### Problem details
Return the data below unaltered, but strip out the pictures.

### Dataset excerpt
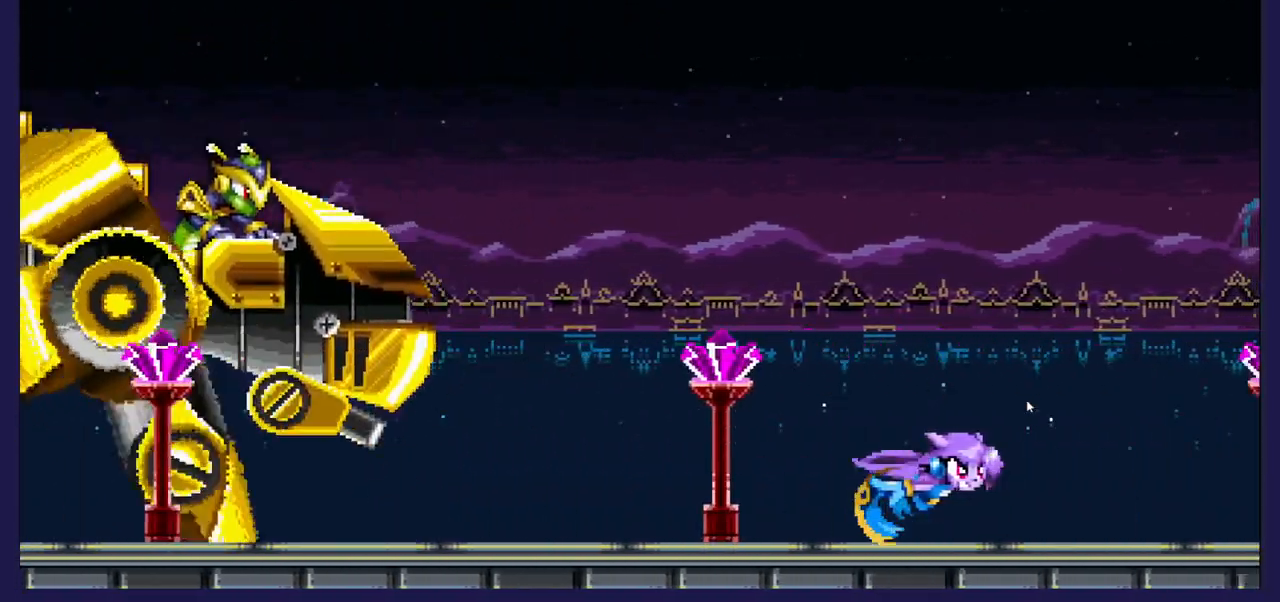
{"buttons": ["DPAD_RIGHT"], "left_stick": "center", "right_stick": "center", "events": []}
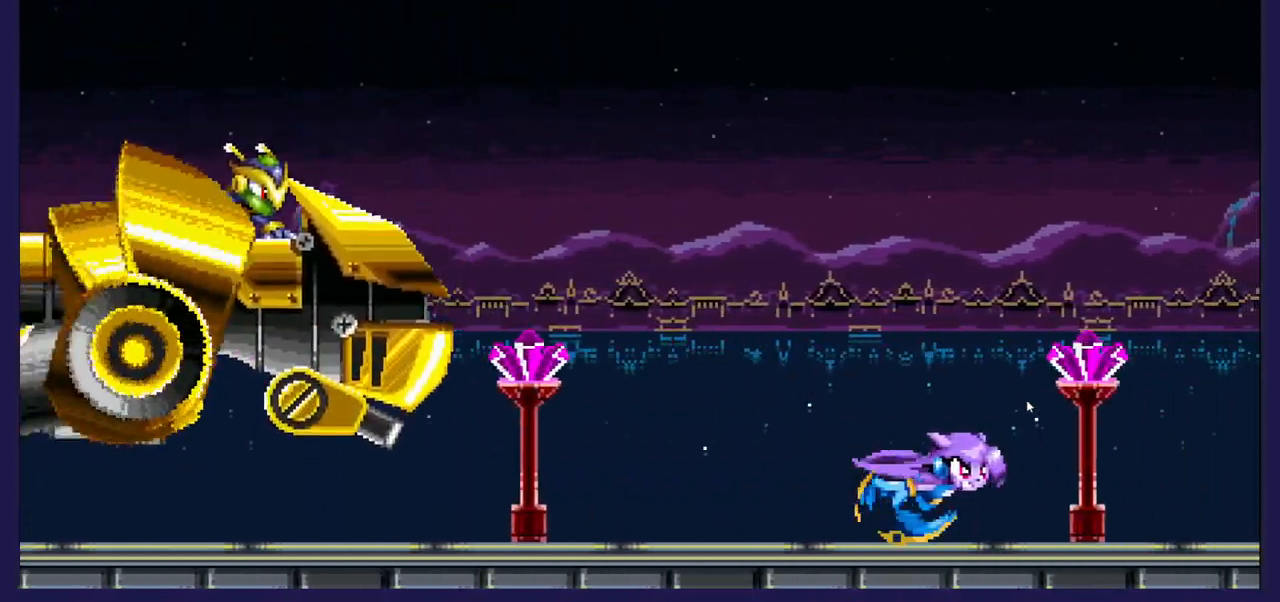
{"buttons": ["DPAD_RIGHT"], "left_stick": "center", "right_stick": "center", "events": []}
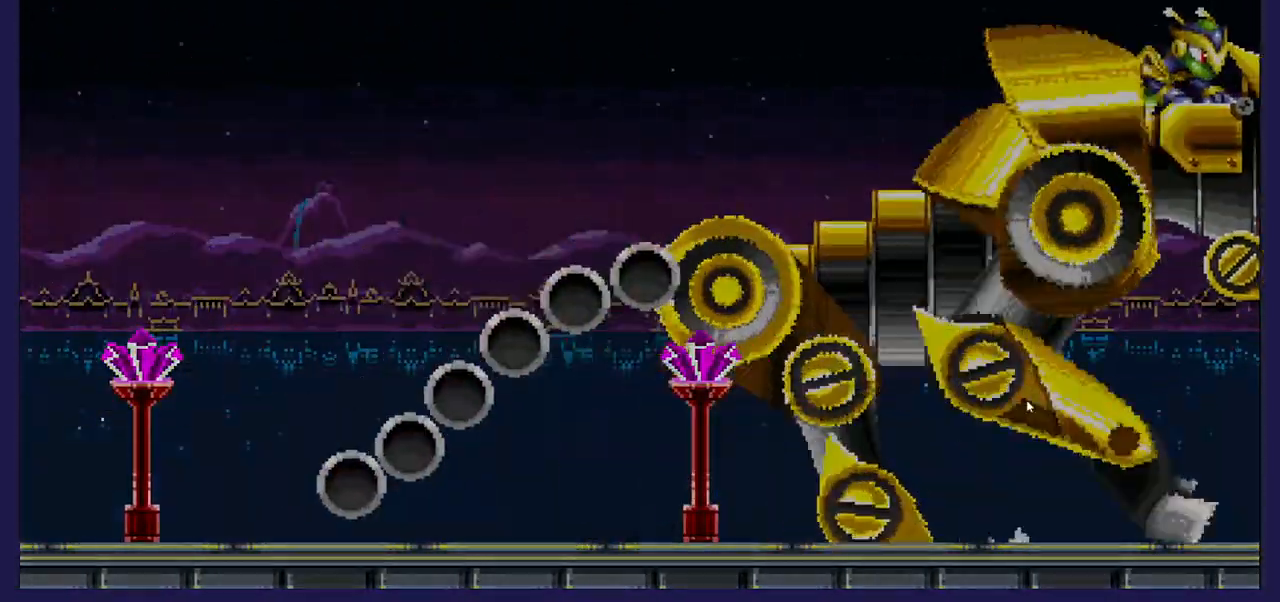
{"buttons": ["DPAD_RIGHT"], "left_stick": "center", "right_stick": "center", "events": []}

### Response box
{"buttons": ["DPAD_RIGHT"], "left_stick": "center", "right_stick": "center", "events": []}
{"buttons": ["DPAD_RIGHT"], "left_stick": "center", "right_stick": "center", "events": []}
{"buttons": ["DPAD_RIGHT"], "left_stick": "center", "right_stick": "center", "events": []}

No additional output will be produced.